On January 28, 2023, Strawther scored a career-high 40 points in an 82–67 victory over Portland. In the 2023 NCAA tournament against UCLA, he made a 35 ft basket for the lead with six seconds remaining, and Gonzaga held on for the win to advance to the quarterfinals. Strawther averaged 15.2 points, 6.2 rebounds, and 1.3 assists per game as a junior, earning First Team All-West Coast Conference honors. Following the season he declared for the 2023 NBA draft.

==Professional career==
Strawther was selected by the Indiana Pacers with the 29th overall pick in the 2023 NBA draft. He was immediately traded to the Denver Nuggets, and he was officially signed on July 6, 2023.

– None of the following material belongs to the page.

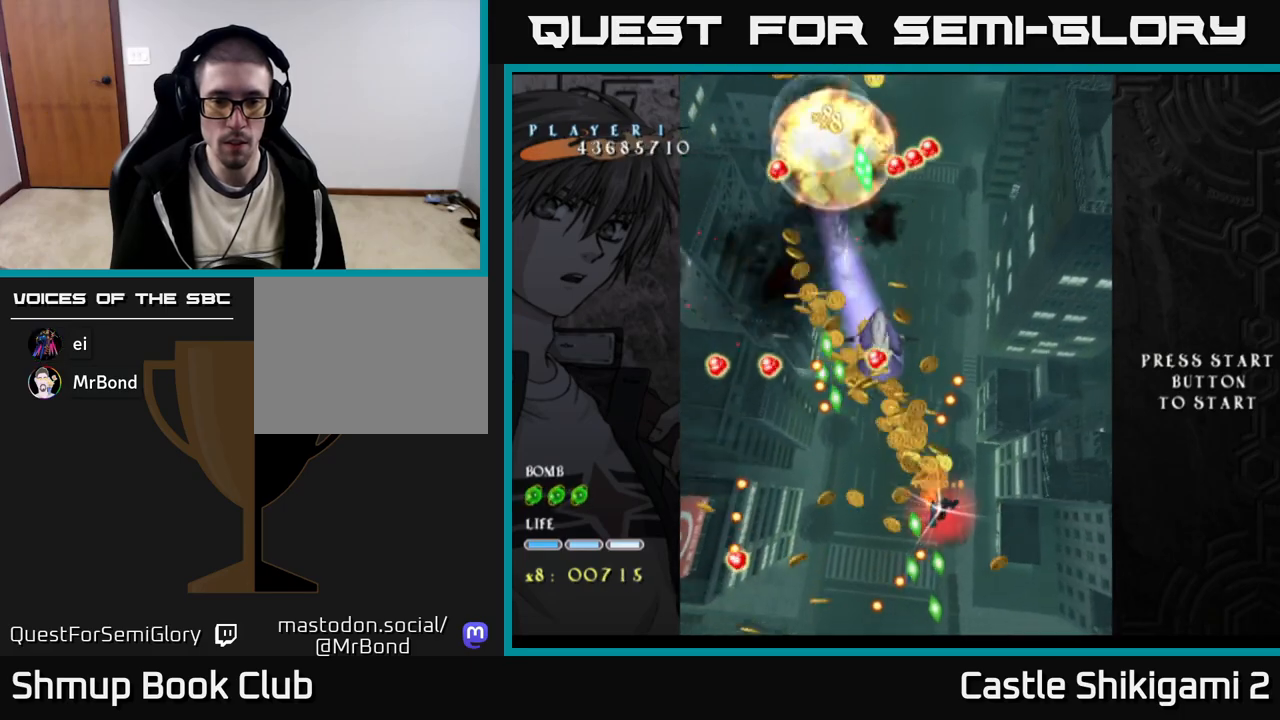
{"buttons": ["X", "DPAD_UP"], "right_stick": "center", "events": [[117, "DPAD_RIGHT", "down"], [250, "DPAD_RIGHT", "up"], [350, "DPAD_DOWN", "up"], [433, "DPAD_UP", "down"]]}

Strawther became a prominent part of the Nuggets rotation during his sophomore season, averaging over 20 minutes per game. He dropped a career-high 23 points against the Philadelphia 76ers on January 21, 2025. On May 15, 2025, in the Nuggets' second-round matchup against the Oklahoma City Thunder during the 2025 playoffs, he scored a pivotal 15 points within the final 14 minutes of a game six elimination game to help keep their season alive despite their eventual game seven loss.

==National team career==
Although a native of Las Vegas, Strawther represents Puerto Rico at the international level due to his mother's Puerto Rican ancestry. At the 2019 FIBA Under-19 World Cup, he averaged 22 points and 6.1 rebounds per game, helping his team finish in sixth place. He recorded 40 points, 10 rebounds and four assists in a loss to Russia in the fifth-place game.

==Career statistics==

===NBA===

====Regular season====

| Year | Team | GP | GS | MPG | FG% | 3P% | FT% | RPG | APG | SPG | BPG | PPG |
|---|---|---|---|---|---|---|---|---|---|---|---|---|
| 2023–24 | Denver | 50 | 0 | 10.9 | .369 | .297 | .710 | 1.2 | .9 | .3 | .1 | 4.5 |
| 2024–25 | Denver | 65 | 4 | 21.3 | .432 | .349 | .822 | 2.2 | 1.3 | .6 | .2 | 9.0 |
| 2025–26 | Denver | 57 | 14 | 15.1 | .467 | .387 | .814 | 2.0 | 1.1 | .4 | .1 | 7.2 |
| Career |  | 172 | 18 | 16.2 | .429 | .346 | .801 | 1.8 | 1.1 | .5 | .2 | 7.1 |

====Playoffs====

| Year | Team | GP | GS | MPG | FG% | 3P% | FT% | RPG | APG | SPG | BPG | PPG |
|---|---|---|---|---|---|---|---|---|---|---|---|---|
| 2024 | Denver | 3 | 0 | 5.3 | .333 | .250 | .500 | .7 | .0 | .3 | .0 | 2.3 |
| 2025 | Denver | 9 | 0 | 9.8 | .433 | .500 | .857 | 1.0 | .2 | .2 | .1 | 4.2 |
| 2026 | Denver | 2 | 0 | 9.0 | .286 | .333 | .500 | 1.5 | .0 | .0 | .0 | 3.0 |
| Career |  | 14 | 0 | 8.7 | .395 | .421 | .692 | 1.0 | .1 | .2 | .1 | 3.6 |

===College===

| Year | Team | GP | GS | MPG | FG% | 3P% | FT% | RPG | APG | SPG | BPG | PPG |
|---|---|---|---|---|---|---|---|---|---|---|---|---|
| 2020–21 | Gonzaga | 25 | 0 | 7.4 | .517 | .321 | .696 | 1.2 | .0 | .2 | .0 | 3.4 |
| 2021–22 | Gonzaga | 32 | 31 | 26.8 | .498 | .365 | .705 | 5.4 | 1.0 | .5 | .2 | 11.8 |
| 2022–23 | Gonzaga | 37 | 37 | 31.2 | .469 | .408 | .776 | 6.2 | 1.3 | .8 | .4 | 15.2 |
| Career |  | 94 | 68 | 23.4 | .484 | .384 | .745 | 4.6 | .9 | .6 | .2 | 10.9 |

==Personal life==
Strawther was nine years old when his mother, Lourdes, died from breast cancer. His older sister, Paris, played college basketball for UNLV. Strawther's paternal grandfather, Edward, was a lieutenant colonel who served in World War II, and formed the Las Vegas Sentinel, one of two African-American newspapers in Nevada.